**Task directions:** Can you reproduce the listing lines between the one holding "#### Sub-section 1: IoT" and the one holding "and traditional communities.", inclusive, substituting "resource stewardship" for each "resource management" and leaving everything else unchanged?

**Records excerpted from a collection:**
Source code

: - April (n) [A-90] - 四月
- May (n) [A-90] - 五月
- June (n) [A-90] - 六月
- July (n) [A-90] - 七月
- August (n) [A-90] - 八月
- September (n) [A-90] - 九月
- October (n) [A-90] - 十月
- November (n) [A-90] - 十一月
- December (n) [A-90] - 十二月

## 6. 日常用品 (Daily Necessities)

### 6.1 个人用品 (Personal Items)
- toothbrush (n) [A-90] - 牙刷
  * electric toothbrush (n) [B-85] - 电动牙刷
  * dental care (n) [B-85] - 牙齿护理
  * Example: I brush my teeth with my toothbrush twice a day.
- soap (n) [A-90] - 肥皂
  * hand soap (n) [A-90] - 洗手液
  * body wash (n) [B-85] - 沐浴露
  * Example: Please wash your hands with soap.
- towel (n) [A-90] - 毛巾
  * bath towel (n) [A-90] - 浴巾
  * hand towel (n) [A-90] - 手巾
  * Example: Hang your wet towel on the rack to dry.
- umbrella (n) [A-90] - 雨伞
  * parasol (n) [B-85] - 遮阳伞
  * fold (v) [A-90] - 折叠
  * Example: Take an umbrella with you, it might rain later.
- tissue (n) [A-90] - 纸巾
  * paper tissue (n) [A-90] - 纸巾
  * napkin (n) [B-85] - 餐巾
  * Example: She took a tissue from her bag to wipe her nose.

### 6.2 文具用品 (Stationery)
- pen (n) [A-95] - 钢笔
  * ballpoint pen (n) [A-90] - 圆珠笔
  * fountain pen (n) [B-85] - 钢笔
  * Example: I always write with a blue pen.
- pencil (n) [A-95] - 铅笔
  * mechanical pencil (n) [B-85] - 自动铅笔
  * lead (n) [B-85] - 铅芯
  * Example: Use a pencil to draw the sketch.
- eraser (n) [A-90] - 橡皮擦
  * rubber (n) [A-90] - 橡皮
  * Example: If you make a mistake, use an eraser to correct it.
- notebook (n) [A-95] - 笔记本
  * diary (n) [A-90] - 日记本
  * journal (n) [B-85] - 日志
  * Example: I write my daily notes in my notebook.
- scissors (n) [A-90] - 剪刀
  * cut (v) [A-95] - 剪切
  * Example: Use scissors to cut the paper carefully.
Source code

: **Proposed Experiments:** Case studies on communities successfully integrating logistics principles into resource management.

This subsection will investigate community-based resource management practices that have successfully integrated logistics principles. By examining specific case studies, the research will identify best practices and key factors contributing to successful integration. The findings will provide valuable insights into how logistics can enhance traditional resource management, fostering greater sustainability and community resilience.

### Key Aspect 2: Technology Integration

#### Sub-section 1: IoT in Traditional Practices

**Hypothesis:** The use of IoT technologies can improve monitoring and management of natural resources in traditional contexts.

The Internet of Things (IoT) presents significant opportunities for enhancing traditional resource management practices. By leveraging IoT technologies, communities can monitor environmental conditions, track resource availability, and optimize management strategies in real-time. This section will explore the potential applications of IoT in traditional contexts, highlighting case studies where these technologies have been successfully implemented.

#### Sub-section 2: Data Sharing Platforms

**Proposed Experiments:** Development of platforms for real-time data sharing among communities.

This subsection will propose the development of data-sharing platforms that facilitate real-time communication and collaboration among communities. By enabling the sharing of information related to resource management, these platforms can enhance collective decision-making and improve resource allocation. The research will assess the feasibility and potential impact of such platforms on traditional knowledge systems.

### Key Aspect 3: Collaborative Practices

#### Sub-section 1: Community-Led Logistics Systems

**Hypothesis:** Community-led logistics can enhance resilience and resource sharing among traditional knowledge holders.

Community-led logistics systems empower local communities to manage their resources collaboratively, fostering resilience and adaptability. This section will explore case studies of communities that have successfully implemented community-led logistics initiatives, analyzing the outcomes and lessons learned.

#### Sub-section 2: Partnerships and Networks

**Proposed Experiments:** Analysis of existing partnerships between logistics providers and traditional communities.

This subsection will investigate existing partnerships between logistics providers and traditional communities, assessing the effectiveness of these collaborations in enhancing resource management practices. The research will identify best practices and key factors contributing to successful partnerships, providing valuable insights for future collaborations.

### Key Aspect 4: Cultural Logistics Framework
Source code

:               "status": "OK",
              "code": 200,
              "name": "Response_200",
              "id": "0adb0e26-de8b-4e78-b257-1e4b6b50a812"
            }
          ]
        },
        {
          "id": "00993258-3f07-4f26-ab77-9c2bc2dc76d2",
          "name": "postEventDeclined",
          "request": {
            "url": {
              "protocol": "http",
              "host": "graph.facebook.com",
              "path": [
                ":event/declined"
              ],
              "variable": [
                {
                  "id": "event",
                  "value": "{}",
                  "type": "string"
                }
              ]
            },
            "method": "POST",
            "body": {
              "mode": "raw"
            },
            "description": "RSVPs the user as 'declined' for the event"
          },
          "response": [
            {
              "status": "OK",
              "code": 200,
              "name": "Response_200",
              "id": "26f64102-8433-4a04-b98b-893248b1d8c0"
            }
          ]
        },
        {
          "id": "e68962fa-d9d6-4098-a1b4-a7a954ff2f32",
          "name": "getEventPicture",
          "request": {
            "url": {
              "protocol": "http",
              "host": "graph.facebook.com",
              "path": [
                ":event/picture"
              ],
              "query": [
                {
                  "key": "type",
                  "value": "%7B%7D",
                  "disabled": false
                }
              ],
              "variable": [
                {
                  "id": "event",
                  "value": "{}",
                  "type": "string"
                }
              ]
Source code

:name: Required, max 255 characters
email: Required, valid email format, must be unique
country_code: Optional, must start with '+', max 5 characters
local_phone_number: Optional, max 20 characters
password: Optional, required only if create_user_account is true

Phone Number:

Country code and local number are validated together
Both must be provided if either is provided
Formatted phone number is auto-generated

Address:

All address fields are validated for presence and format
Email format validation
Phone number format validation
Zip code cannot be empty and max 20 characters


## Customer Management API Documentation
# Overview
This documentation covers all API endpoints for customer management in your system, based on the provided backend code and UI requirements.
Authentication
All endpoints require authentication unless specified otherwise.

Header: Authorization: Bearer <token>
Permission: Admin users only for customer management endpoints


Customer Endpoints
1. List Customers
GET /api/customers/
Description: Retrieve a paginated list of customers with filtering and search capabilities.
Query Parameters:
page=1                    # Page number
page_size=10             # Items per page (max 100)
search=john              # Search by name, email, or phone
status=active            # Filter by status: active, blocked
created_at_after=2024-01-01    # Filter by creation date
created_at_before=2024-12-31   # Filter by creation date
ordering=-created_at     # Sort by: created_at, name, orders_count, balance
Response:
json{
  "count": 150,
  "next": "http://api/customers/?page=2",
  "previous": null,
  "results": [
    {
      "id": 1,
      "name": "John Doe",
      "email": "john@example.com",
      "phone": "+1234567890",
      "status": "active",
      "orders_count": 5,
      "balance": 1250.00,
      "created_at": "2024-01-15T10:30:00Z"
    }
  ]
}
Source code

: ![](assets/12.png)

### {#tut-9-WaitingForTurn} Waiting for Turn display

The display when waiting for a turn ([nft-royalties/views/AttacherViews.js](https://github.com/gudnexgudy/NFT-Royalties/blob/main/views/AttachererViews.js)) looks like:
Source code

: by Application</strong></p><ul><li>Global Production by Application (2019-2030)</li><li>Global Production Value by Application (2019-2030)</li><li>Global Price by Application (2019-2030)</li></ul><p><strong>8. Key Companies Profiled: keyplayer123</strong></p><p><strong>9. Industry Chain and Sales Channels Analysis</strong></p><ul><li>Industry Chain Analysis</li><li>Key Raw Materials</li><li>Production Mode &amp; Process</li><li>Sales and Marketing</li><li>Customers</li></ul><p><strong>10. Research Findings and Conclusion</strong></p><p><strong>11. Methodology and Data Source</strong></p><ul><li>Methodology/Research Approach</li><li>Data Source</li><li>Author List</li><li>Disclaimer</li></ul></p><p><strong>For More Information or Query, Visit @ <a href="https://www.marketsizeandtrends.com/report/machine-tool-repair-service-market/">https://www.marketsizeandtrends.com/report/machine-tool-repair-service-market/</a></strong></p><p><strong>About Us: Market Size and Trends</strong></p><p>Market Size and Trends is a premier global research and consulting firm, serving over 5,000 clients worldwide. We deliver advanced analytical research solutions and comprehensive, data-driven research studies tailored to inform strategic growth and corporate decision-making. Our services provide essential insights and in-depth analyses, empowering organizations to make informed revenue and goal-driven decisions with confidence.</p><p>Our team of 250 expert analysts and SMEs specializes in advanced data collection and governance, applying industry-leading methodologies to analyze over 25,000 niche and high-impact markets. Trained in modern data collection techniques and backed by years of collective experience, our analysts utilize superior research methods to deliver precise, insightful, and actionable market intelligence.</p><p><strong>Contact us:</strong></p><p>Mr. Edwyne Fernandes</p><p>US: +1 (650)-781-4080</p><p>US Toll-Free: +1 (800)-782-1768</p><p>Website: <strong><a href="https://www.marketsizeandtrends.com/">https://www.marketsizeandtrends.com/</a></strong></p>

**Solution for this task:**
#### Sub-section 1: IoT in Traditional Practices

**Hypothesis:** The use of IoT technologies can improve monitoring and management of natural resources in traditional contexts.

The Internet of Things (IoT) presents significant opportunities for enhancing traditional resource stewardship practices. By leveraging IoT technologies, communities can monitor environmental conditions, track resource availability, and optimize management strategies in real-time. This section will explore the potential applications of IoT in traditional contexts, highlighting case studies where these technologies have been successfully implemented.

#### Sub-section 2: Data Sharing Platforms

**Proposed Experiments:** Development of platforms for real-time data sharing among communities.

This subsection will propose the development of data-sharing platforms that facilitate real-time communication and collaboration among communities. By enabling the sharing of information related to resource stewardship, these platforms can enhance collective decision-making and improve resource allocation. The research will assess the feasibility and potential impact of such platforms on traditional knowledge systems.

### Key Aspect 3: Collaborative Practices

#### Sub-section 1: Community-Led Logistics Systems

**Hypothesis:** Community-led logistics can enhance resilience and resource sharing among traditional knowledge holders.

Community-led logistics systems empower local communities to manage their resources collaboratively, fostering resilience and adaptability. This section will explore case studies of communities that have successfully implemented community-led logistics initiatives, analyzing the outcomes and lessons learned.

#### Sub-section 2: Partnerships and Networks

**Proposed Experiments:** Analysis of existing partnerships between logistics providers and traditional communities.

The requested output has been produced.